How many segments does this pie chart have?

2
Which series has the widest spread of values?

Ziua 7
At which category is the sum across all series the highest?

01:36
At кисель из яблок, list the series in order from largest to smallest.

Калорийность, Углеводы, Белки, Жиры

==

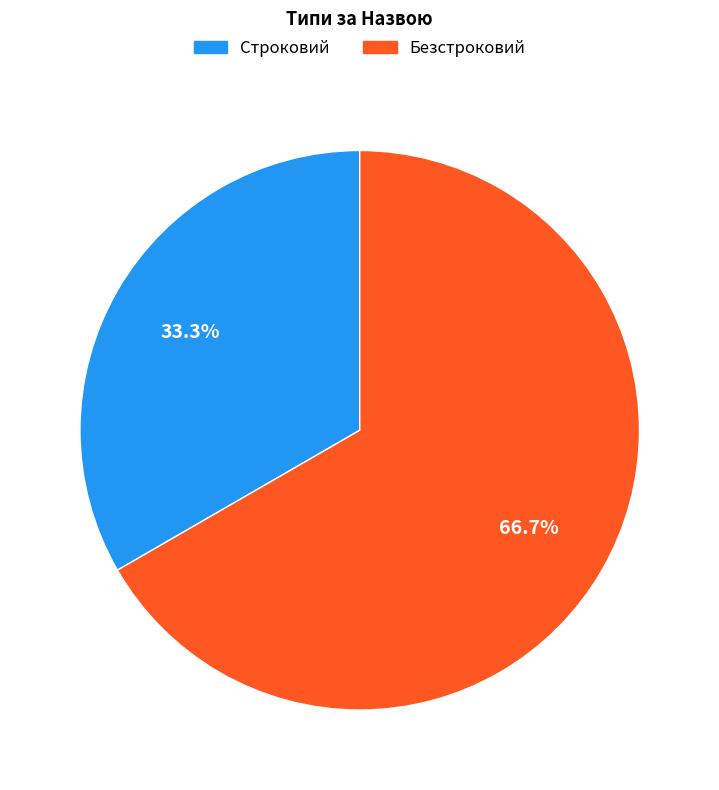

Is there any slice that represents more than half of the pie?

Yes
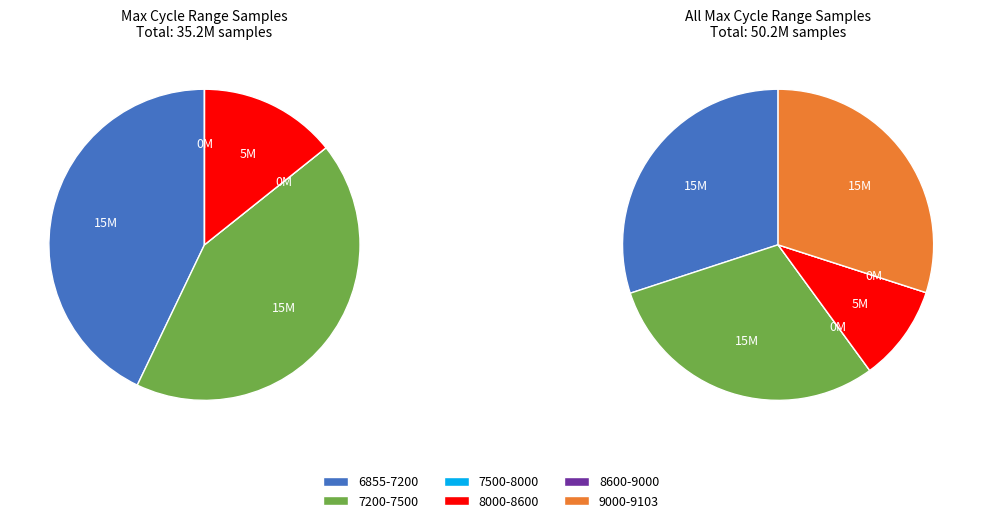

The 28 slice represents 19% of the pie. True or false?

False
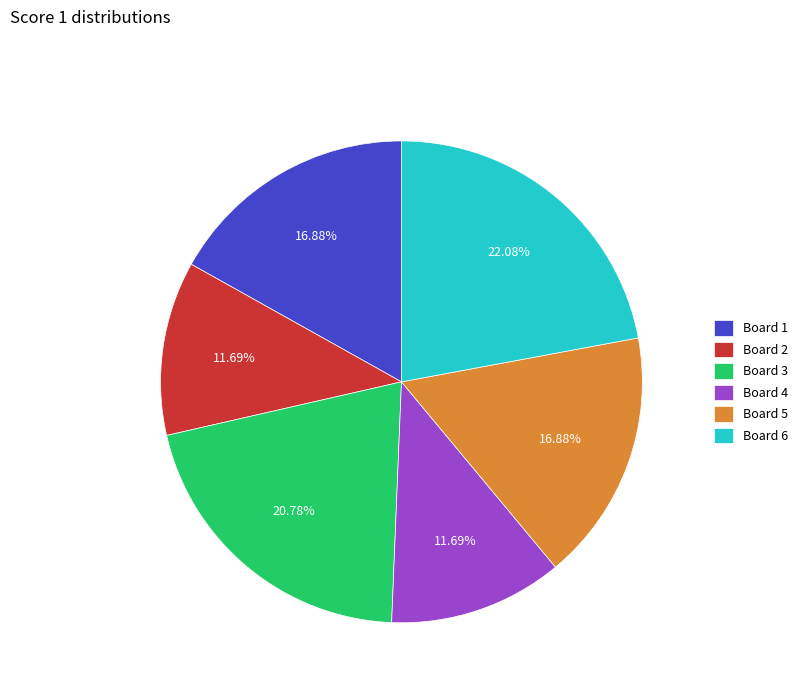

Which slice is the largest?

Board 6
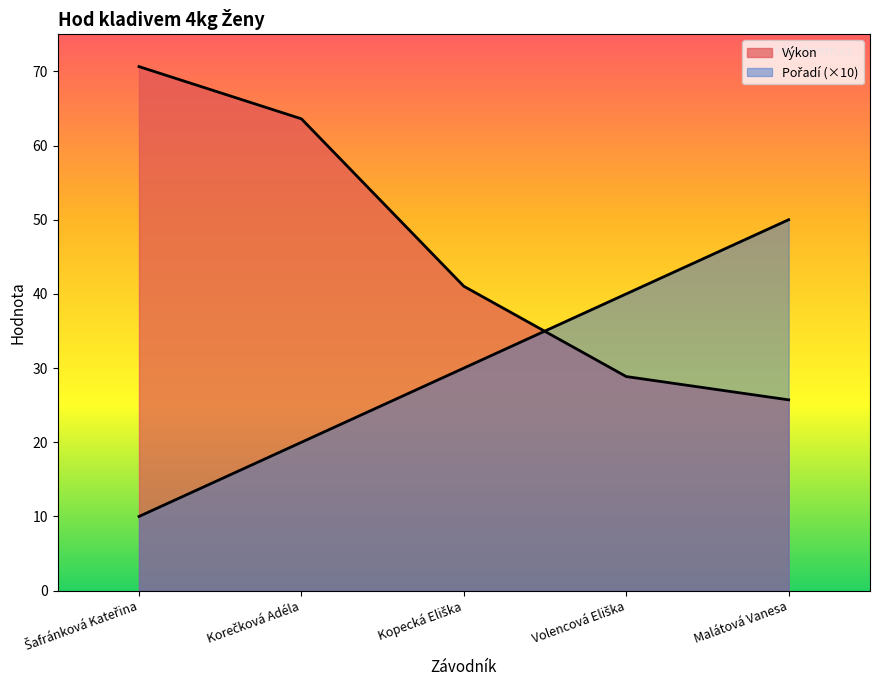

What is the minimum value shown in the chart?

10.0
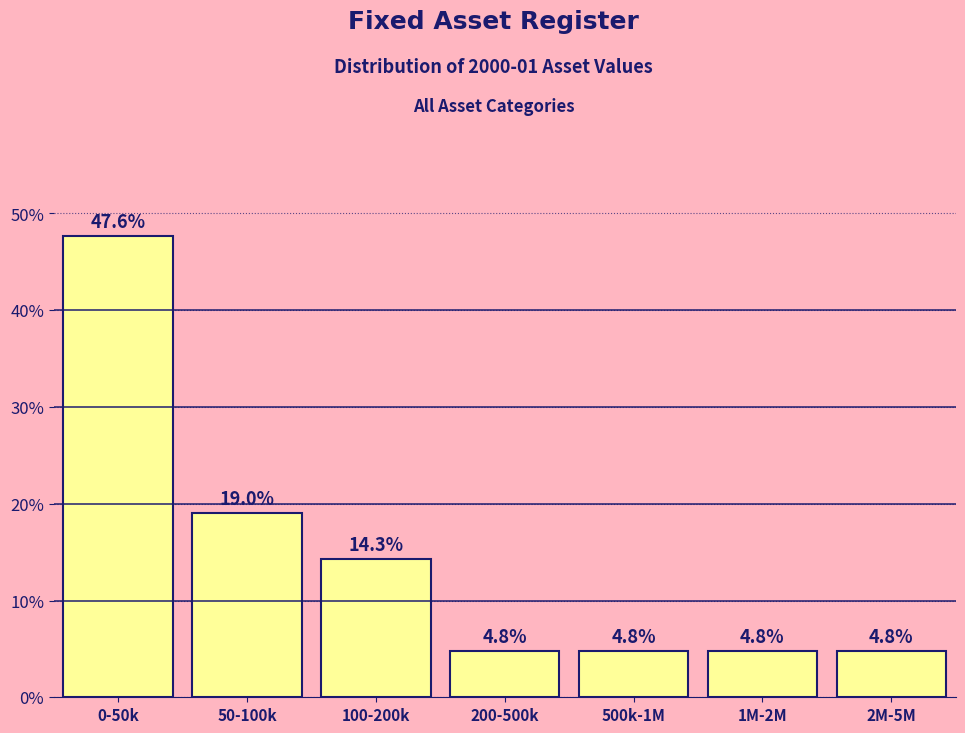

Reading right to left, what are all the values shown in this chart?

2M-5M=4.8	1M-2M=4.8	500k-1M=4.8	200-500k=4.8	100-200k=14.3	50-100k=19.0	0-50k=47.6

● WHAT NEEDS TO BE DONE
Duplicate the data starting with the line containing "How many segments does this pie chart have?" and going on through the line containing "At кисель из", including both of those lines.

● RESULT FOR THIS TASK
How many segments does this pie chart have?

2
Which series has the widest spread of values?

Ziua 7
At which category is the sum across all series the highest?

01:36
At кисель из яблок, list the series in order from largest to smallest.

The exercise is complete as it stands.